Way back in around 1995 or '96 I happened to catch the Casshan: Robot Hunter anime on the Sci-Fi Channel Anime Week marathon. That, along with the other movies that were shown that week, were the catalysts that piqued my interest and eventual obsession with Japanese animation.
So you can imagine my excitement when I heard that they were making a live action version of that anime called Casshern. And as a fan of the anime, I have to say that all in all, I was not disappointed in this movie.
The first thing that I have to mention about Casshern are the visuals. They were awesome. They were beautiful and effective and just plain cool to behold. And unlike a lot of special effects movies, I thought that the visuals in Casshern actually complimented the story nicely and even enhanced the drama.

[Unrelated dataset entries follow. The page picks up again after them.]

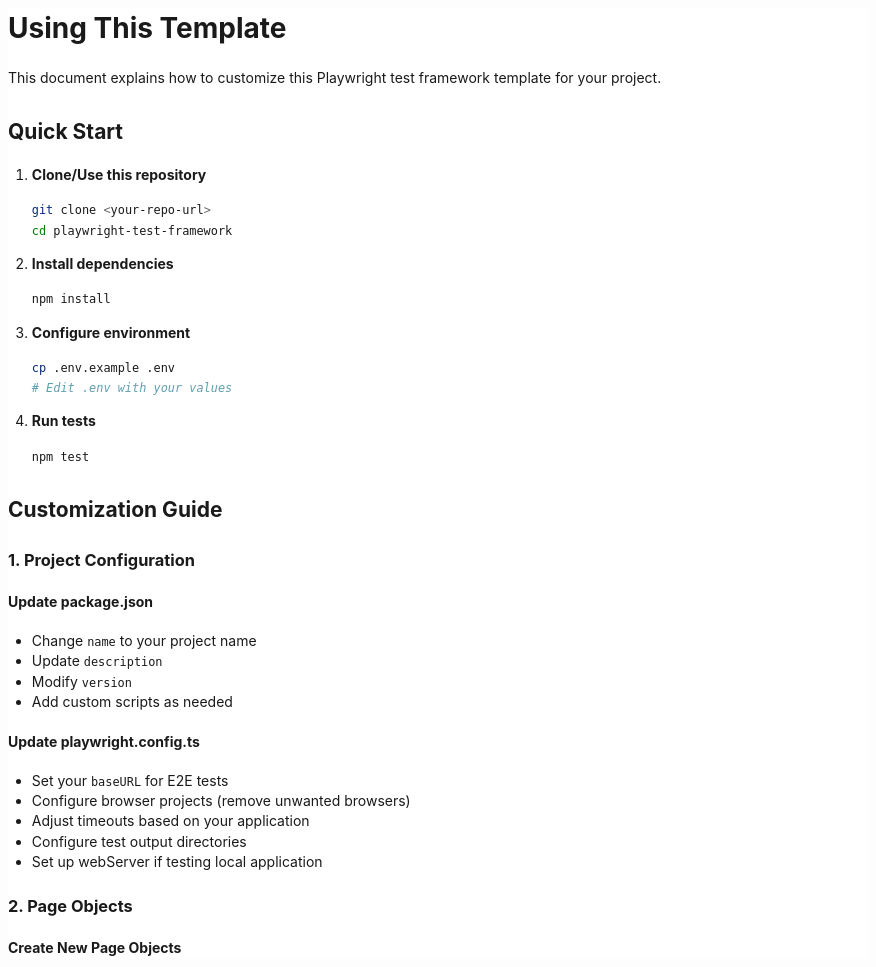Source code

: # Using This Template

This document explains how to customize this Playwright test framework template for your project.

## Quick Start

1. **Clone/Use this repository**

   ```bash
   git clone <your-repo-url>
   cd playwright-test-framework
   ```

2. **Install dependencies**

   ```bash
   npm install
   ```

3. **Configure environment**

   ```bash
   cp .env.example .env
   # Edit .env with your values
   ```

4. **Run tests**

   ```bash
   npm test
   ```

## Customization Guide

### 1. Project Configuration

#### Update package.json

- Change `name` to your project name
- Update `description`
- Modify `version`
- Add custom scripts as needed

#### Update playwright.config.ts

- Set your `baseURL` for E2E tests
- Configure browser projects (remove unwanted browsers)
- Adjust timeouts based on your application
- Configure test output directories
- Set up webServer if testing local application

### 2. Page Objects

#### Create New Page Objects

The story was pretty strait forward. There's a war that has recently ended but that has resulted in the earth being covered in nuclear radiation, leading to widespread disease. A scientist named Dr. Azuma is trying to come up with a cure for this global sickness in the hopes that he will be able to save his dying wife. The experiments end up being sponsored by his country's military and ultimately lead to the creation of these super humans called Neo-Sapiens. After the military tries and nearly succeeds in slaughtering them all, the Neo-Sapiens vow vengence upon all humanity. The only one who can stand up to them is Azuma's son, Tetsuya, who has also been recently resurrected as a Neo-Sapien but one-ups the others by sporting power-armor developed by Azuma's associate.

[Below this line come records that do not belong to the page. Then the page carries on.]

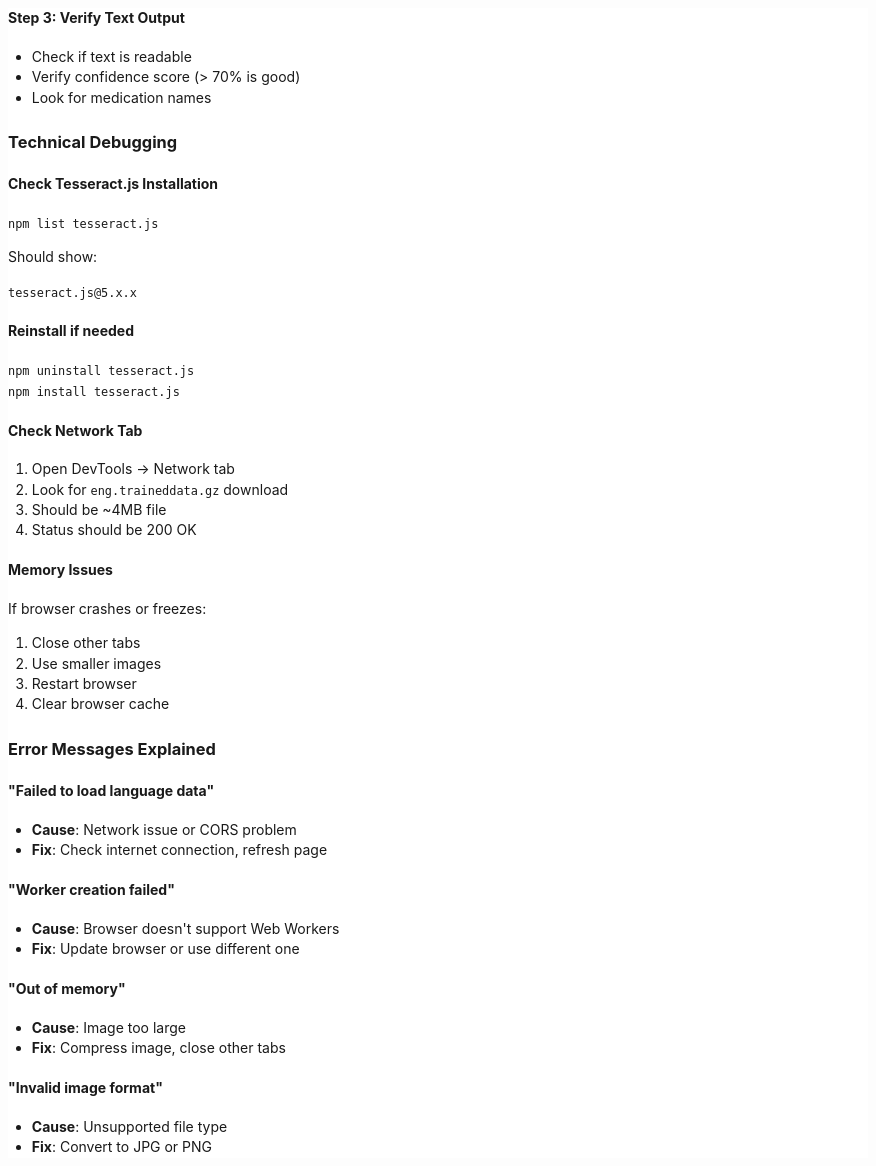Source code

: #### Step 3: Verify Text Output
- Check if text is readable
- Verify confidence score (> 70% is good)
- Look for medication names

### Technical Debugging

#### Check Tesseract.js Installation
```bash
npm list tesseract.js
```

Should show:
```
tesseract.js@5.x.x
```

#### Reinstall if needed
```bash
npm uninstall tesseract.js
npm install tesseract.js
```

#### Check Network Tab
1. Open DevTools → Network tab
2. Look for `eng.traineddata.gz` download
3. Should be ~4MB file
4. Status should be 200 OK

#### Memory Issues
If browser crashes or freezes:
1. Close other tabs
2. Use smaller images
3. Restart browser
4. Clear browser cache

### Error Messages Explained

#### "Failed to load language data"
- **Cause**: Network issue or CORS problem
- **Fix**: Check internet connection, refresh page

#### "Worker creation failed"
- **Cause**: Browser doesn't support Web Workers
- **Fix**: Update browser or use different one

#### "Out of memory"
- **Cause**: Image too large
- **Fix**: Compress image, close other tabs

#### "Invalid image format"
- **Cause**: Unsupported file type
- **Fix**: Convert to JPG or PNG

As goofy as that description may sound, I actually thought the story was pretty good. Sure it had enough holes and unexplained occurances to make your head spin, but somehow I was willing to forgive it all. For example, after having the majority of their newly generated species eradicated, the remaining Neo-Sapiens stumble upon an abandoned factory that is all set to mass produce battle robots. And with nary but a flip of the switch the factory starts pumping the robots out by the legions, and thus are used in the fight against humanity. Of course it's never explained where the heck this factory came from (perhaps it was abandoned in haste during the war for some reason), but really who cares? I think the robots were just supposed to be a sort of homage to the original anime. Not to mention the fact that they were a conviniet device for leading into some super kick ass fight scenes.
Ultimately I think it really just comes down to the fact that the the visuals were cool and the characters were cool and to hell if the story leaves much of the explaining to the audience's imagination. Some people would even say that's a good thing. Like me damn it! :D
The ending also wasn't too bad in my opinion. It was really drawn out, but even so I never felt bored as the climax played out. Most of the major plot elements were explained and wrapped up in an original and satisfying way. And although the explanation for the end isn't spoon-fed to the audience, with a little brain power anyone could figure it out.

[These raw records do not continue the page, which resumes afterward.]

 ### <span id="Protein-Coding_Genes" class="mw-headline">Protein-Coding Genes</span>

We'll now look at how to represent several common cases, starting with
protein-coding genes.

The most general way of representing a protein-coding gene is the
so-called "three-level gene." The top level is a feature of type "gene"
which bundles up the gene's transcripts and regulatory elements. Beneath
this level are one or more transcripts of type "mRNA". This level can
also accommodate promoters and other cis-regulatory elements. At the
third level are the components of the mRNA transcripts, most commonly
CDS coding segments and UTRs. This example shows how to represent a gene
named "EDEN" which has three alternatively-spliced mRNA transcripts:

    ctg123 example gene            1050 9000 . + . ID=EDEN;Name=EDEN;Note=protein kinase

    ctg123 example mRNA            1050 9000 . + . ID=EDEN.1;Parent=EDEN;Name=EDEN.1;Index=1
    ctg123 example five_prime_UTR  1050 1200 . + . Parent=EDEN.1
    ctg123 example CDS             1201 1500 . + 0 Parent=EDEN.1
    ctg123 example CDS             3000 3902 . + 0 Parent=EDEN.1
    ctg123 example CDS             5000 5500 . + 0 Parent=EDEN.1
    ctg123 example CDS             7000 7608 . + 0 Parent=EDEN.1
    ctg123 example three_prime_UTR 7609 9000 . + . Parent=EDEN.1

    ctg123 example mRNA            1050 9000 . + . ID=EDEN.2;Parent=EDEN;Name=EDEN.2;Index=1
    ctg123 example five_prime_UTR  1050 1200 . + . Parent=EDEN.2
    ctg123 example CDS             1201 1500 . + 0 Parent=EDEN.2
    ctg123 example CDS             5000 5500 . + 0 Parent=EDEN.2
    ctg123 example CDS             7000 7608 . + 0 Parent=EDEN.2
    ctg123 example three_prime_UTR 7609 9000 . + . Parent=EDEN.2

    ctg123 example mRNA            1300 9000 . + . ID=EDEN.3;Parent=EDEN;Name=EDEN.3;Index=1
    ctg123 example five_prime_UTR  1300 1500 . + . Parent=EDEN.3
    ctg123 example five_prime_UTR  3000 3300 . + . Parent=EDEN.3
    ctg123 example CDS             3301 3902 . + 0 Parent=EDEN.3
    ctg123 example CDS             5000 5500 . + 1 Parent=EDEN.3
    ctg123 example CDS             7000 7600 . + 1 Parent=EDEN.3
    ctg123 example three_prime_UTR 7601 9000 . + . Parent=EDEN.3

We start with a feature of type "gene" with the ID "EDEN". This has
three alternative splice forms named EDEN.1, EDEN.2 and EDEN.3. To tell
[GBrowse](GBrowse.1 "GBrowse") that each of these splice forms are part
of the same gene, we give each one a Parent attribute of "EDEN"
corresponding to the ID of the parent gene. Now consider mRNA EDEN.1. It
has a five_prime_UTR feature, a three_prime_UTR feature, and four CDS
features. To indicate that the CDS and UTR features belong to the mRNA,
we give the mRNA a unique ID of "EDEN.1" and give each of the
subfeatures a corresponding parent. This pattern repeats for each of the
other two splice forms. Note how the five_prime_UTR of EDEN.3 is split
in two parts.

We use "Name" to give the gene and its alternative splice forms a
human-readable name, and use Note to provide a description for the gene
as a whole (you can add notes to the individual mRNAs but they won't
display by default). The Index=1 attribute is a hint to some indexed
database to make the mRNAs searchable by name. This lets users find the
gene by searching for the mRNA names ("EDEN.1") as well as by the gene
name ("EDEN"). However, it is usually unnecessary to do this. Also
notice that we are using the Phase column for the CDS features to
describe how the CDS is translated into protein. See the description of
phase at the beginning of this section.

One thing I did notice with this movie (and a lot of other Japanese films -- both live action and animated) is that there isn't any "resolution". In other words it goes through the climax, but doesn't provide an afterward to allow the audience to wind down before the end credits. It's just climax, then cut.
All in all though, I did enjoy watching this movie. I'd recommend it only to those who like cool visuals and who are not easily flustered by lack of explanations. It's just cool. That's all there is to it.